*Teks Sumber:*
· · · · · · ·
BANDARLAMPUNG – Wali Kota Bandarlampung Herman H.N. meminta seluruh objek pajak yang telah menarik pendapatan dari masyarakat untuk taat pajak dan mematuhi aturan yang berlaku. Permintaan ini disampaikannya terkait sikap Perhimpunan Hotel dan Restoran Indonesia (PHRI) Lampung yang menolak desakan Dinas Perhubungan (Dishub) untuk membayar pajak parkir.

''Saya imbau kepada mereka, termasuk pengusaha hotel dan restoran. Karena mereka kan sudah memungut uang dari masyarakat, berarti harus bayar pajak. Terlebih, pajak tersebut nantinya digunakan untuk membangun Bandarlampung," tegasnya kemarin (26/1).
· · · · · · ·
*Baris yang Ditampilkan:*
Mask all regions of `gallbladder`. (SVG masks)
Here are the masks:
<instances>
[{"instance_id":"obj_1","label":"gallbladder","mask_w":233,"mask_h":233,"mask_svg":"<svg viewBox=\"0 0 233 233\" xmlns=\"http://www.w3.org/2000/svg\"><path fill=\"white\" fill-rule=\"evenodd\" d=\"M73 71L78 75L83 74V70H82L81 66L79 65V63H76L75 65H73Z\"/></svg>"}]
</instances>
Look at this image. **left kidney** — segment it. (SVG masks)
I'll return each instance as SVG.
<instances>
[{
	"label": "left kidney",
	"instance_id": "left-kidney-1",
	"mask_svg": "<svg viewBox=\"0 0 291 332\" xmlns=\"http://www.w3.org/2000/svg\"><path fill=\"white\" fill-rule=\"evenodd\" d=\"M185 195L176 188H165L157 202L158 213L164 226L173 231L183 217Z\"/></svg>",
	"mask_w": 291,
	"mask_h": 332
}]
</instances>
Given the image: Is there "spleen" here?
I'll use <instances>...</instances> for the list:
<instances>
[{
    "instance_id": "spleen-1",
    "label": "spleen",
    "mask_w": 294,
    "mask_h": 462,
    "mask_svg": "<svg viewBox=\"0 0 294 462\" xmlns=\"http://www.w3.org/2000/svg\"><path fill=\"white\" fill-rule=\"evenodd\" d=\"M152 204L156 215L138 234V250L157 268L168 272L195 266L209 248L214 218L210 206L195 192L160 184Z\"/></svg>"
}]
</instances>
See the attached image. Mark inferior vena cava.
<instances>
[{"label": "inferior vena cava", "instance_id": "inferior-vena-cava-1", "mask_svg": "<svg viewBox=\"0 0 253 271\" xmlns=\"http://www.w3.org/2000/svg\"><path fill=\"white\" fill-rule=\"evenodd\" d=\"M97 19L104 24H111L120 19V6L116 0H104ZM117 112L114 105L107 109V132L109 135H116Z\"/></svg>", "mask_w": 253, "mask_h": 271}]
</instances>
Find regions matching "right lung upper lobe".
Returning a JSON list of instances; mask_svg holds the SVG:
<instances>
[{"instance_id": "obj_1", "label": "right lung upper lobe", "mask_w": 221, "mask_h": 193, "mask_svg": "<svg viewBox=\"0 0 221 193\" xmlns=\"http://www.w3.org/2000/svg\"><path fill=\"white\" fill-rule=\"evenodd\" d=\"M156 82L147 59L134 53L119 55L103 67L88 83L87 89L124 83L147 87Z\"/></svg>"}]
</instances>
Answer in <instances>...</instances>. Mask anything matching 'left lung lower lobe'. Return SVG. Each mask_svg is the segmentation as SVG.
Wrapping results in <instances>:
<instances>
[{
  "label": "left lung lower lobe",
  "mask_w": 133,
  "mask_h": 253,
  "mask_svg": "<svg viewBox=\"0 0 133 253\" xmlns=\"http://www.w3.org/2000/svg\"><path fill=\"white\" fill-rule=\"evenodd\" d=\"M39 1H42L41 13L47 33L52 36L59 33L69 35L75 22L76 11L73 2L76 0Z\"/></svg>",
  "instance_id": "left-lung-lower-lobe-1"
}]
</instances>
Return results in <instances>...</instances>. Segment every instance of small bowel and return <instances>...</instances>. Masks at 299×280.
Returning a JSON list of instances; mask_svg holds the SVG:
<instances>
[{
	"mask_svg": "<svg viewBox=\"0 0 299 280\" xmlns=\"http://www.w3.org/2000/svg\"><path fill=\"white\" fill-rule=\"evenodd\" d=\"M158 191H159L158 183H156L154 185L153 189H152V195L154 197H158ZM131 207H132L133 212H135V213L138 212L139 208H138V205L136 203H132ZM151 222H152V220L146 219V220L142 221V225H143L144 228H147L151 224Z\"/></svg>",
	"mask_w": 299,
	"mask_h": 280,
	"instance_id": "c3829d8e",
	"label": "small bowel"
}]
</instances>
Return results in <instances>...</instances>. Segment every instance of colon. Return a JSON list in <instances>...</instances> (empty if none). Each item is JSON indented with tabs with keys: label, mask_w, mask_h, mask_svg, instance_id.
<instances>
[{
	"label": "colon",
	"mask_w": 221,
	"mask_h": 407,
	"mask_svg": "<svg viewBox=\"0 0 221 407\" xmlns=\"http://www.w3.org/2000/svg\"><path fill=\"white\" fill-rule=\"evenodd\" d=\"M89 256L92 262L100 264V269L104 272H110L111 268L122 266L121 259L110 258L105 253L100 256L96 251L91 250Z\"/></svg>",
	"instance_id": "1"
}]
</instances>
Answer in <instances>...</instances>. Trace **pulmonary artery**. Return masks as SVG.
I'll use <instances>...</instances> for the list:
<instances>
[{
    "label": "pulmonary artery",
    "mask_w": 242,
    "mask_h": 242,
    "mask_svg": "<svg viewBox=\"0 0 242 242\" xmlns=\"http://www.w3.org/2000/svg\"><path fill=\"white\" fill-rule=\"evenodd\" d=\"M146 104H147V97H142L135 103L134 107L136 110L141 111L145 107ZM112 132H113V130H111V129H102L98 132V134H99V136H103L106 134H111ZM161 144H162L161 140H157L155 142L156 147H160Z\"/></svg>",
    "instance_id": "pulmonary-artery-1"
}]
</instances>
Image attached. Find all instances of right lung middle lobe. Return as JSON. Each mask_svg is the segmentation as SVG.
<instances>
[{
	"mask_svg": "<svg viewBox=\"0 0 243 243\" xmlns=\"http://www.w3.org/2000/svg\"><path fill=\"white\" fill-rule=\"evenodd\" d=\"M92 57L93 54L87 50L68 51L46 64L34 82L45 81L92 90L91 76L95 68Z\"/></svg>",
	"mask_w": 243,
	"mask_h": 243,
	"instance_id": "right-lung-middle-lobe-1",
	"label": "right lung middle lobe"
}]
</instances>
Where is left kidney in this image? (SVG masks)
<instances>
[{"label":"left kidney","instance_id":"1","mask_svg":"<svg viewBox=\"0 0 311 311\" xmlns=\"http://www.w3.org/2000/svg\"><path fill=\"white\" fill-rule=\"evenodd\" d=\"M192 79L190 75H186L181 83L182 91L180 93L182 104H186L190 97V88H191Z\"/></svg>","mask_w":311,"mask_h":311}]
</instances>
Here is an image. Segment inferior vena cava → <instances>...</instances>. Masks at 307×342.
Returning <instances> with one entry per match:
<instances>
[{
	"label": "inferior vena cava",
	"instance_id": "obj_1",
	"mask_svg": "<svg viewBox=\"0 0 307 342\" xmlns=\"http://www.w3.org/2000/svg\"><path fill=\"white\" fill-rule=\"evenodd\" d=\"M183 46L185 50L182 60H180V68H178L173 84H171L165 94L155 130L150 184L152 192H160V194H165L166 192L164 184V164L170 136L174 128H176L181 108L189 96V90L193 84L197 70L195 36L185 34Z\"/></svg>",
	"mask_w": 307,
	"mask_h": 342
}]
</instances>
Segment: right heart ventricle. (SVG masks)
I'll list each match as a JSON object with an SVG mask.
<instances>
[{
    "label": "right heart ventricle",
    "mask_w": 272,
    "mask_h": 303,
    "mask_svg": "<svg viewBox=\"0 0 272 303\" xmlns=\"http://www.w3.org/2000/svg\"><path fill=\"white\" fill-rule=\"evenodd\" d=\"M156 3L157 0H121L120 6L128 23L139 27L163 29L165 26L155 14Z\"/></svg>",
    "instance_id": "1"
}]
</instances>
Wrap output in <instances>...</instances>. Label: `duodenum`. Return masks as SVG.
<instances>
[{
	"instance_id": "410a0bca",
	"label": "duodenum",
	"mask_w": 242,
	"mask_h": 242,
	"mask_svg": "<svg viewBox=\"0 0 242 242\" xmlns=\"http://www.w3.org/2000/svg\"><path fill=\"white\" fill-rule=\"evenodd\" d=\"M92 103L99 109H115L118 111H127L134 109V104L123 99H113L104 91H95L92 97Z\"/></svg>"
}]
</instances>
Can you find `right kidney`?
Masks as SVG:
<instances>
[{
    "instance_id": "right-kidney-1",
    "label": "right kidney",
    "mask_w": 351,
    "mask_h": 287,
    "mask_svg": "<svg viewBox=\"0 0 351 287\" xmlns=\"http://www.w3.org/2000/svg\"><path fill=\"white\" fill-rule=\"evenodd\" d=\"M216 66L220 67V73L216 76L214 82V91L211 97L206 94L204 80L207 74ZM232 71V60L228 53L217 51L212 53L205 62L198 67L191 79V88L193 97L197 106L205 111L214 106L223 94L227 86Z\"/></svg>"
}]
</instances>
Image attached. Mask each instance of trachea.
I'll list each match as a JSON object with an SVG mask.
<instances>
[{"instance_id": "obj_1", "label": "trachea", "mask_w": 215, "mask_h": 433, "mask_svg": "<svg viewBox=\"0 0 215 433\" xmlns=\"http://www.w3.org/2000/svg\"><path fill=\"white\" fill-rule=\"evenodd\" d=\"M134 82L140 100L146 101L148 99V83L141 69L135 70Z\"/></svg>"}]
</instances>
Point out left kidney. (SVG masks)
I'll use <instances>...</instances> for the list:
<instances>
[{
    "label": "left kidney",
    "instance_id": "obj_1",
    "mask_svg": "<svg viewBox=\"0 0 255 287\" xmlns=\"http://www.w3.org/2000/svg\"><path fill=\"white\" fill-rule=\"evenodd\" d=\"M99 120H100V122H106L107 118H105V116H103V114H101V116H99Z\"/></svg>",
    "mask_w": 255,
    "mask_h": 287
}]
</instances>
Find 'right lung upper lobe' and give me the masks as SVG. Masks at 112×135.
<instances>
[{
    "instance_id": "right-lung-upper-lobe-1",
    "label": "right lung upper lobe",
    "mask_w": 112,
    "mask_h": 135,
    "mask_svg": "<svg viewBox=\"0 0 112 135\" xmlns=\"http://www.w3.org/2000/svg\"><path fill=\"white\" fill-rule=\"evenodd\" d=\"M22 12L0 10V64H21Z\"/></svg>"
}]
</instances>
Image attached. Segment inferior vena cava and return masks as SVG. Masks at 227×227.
· · · · · · ·
*Petunjuk dan Ketentuan:*
Menurut teks sumber, organisasi apa yang menolak desakan Dinas Perhubungan untuk membayar pajak parkir? Tolong jawab dengan singkat.

*Jawaban Lengkap:*
Perhimpunan Hotel dan Restoran Indonesia (PHRI) Lampung.